The World Health Organization (WHO) has strongly criticised the “unacceptably slow” rollout of coronavirus vaccines across Europe with many vaccination campaigns hit by delays as infections rise.
Only 16% of the EU’s population has so far received a dose of vaccine. The EU was slow to negotiate a deal with vaccine manufacturer AstraZeneca which caused supply problems.
The EU’s deals with Pfizer-BioNTech and Moderna also ran into early problems with production and distribution. Regulators were slow to authorise vaccines for use.
Some EU countries like Ireland subsequently paused their rollouts of the AstraZeneca jab over reports of blood clots among a small number of people who had received a dose.
Others restricted its use among older people over concerns that the company had not provided enough testing data.

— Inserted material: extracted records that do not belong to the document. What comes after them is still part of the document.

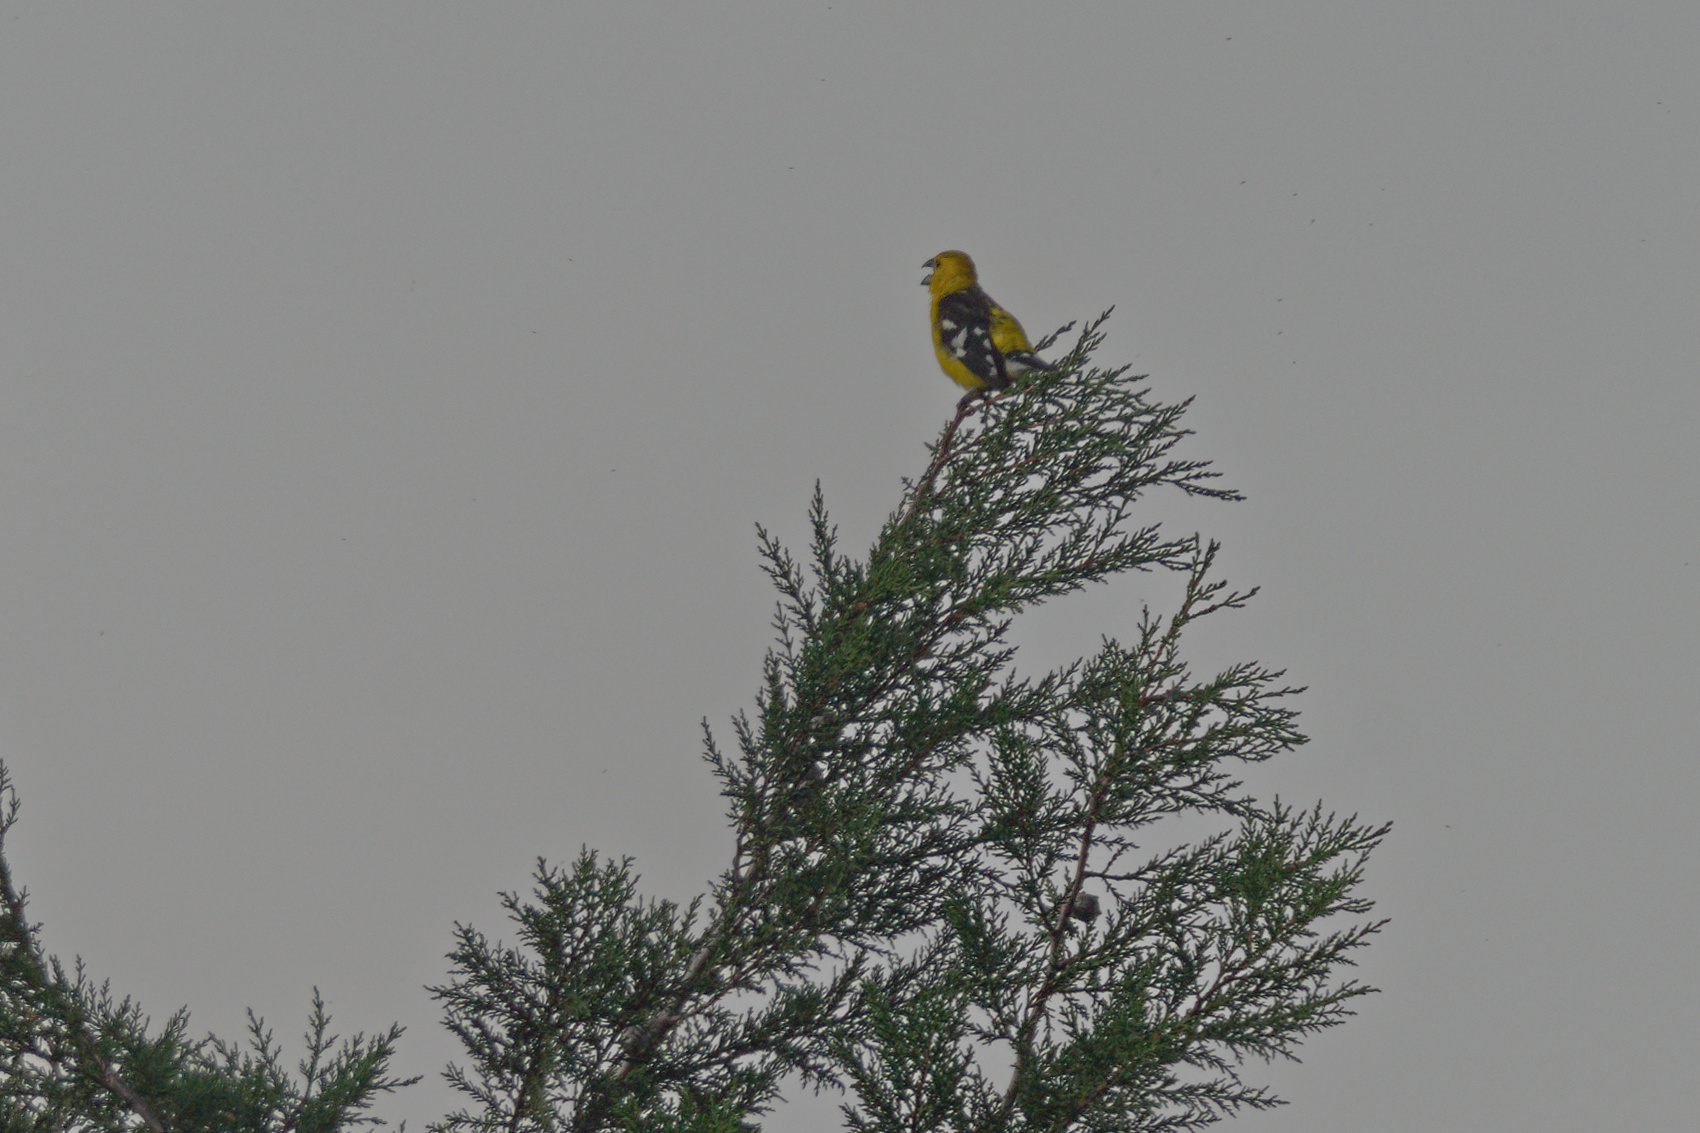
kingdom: Animalia
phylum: Chordata
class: Aves
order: Passeriformes
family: Cardinalidae
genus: Pheucticus
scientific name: Pheucticus chrysogaster
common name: Golden grosbeak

WHO director for Europe Hans Kluge said “Vaccines present our best way out of this pandemic… However, the rollout of these vaccines is unacceptably slow” and is prolonging the pandemic in the wider Europe region,
“We must speed up the process by ramping up manufacturing, reducing barriers to administering vaccines, and using every single vial we have in stock, now,” he added.
Mr Kluge also warned that the vaccine rollout, despite its slow speed, risked “providing a false sense of security to authorities and the public alike“.
Last week saw increasing transmission of Covid-19 in the majority of countries in the WHO European region – which includes more than 50 countries and extends from Greenland to the far east of Russia. The W-H-O said there were 1.6 million new cases and close to 24,000 deaths.
Only 10% of the nearly 900 million people in the region have had a single dose of coronavirus vaccine.
It remains the second most affected by the virus of all the world’s regions, with the total number of deaths fast approaching one million and the total number of cases about to surpass 45 million.
27 countries of the more than 50 included in the W-H-O Europe region have implemented partial or full coronavirus lockdowns.